Matt Mullican was born in Santa Monica, CA, in 1951. He received a BFA from California Institute of the Arts in 1974. Over the last several decades, his work has been shown extensively in galleries and museums in the U.S. and internationally, and is included in the permanent collections of many major museums including The Museum of Modern Art, The Whitney Museum, MOCA Los Angeles, The Ludwig Museum, and The Pompidou Center. He has also completed a number of public and private commissions in the U.S., Europe, Japan and Canada.

Mullican’s works present perception as an interpretation of visual and tactile reality, his inventory of the present being invariably shot through with imagination on the one hand and recollection on the other. Mullican is at pains to lend the world order and structure and to do this he applies the method of the encyclopedia and the archive. In pursuit of this lifelong project, he has developed a system of pictograms as his personal model of a cosmology. Models play a crucial role in Mullican’s work, yet they serve more as a vehicle through which to convey the relationship between ideas and concepts than as pointers to larger realizations. Whereas we are accustomed to the use of models in architecture and science as a means of visualizing concrete projects, Mullican’s objects function as a means of elucidating ideas.

Since the seventies, Mullican has repeatedly had himself hypnotized and in this state has experienced and given expression to various facets of a – his? – personality. “Learning from that Person’s Work” has it’s origins in this process.
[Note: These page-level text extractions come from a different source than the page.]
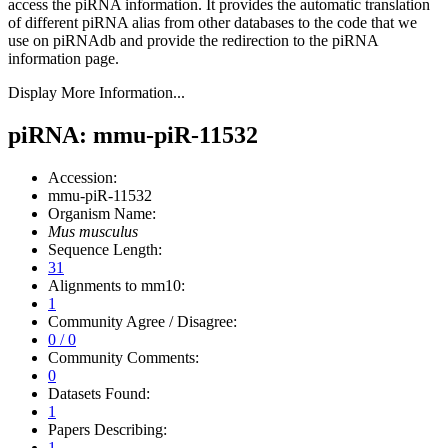
access the piRNA information.
It provides the automatic translation
of different piRNA alias from other databases to the code that we
use on piRNAdb and provide the redirection to the piRNA
information page.
Display More Information...
piRNA: mmu-piR-11532
Accession:
mmu-piR-11532
Organism Name:
Mus musculus
Sequence Length:
31
Alignments to mm10:
1
Community Agree / Disagree:
0 / 0
Community Comments:
0
Datasets Found:
1
Papers Describing:
1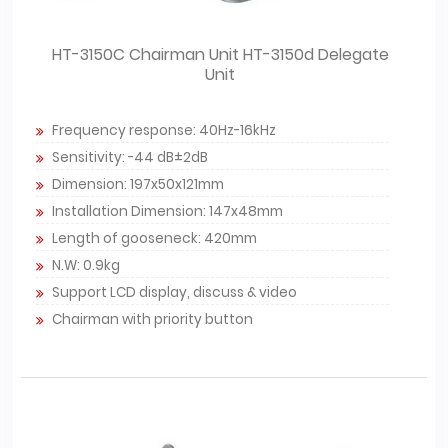
HT-3150C Chairman Unit HT-3150d Delegate
Unit
Frequency response: 40Hz-16kHz
Sensitivity: -44 dB±2dB
Dimension: 197x50x121mm
Installation Dimension: 147x48mm
Length of gooseneck: 420mm
N.W: 0.9kg
Support LCD display, discuss & video
Chairman with priority button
The drawings, collages and video tapes shown with the sheets were produced while in a trance. When Mullican uses auto-suggestion to hypnotize himself and then begins drawing, he remembers the feelings, experiences, peculiarities and preferences of that person into whose consciousness – with professional help – he has been able to slip. Mullican does not know this person well, does not even know whether it is a man or a woman; all that he has to go on are certain characteristics and experiences, that we, too, apprehend upon entering that person’s “brain”: We discover an obsessive love of freshly ground hot coffee, for example, and passion for love songs and fast food, as the transcribed menus reveal. This “person” is representative of everyman and his or her world can be grasped using Mullican’s five world system. The symbols and colour codes used in this system are the keys to understanding the models: physical elements (pure matter: green), world unframed (the world of objects: blue), world framed (creative forces, the arts: yellow), signs/language (signs and concepts: black or white) and subjective (worldview: red). Mullican’s models almost always represent one or all of these five worlds.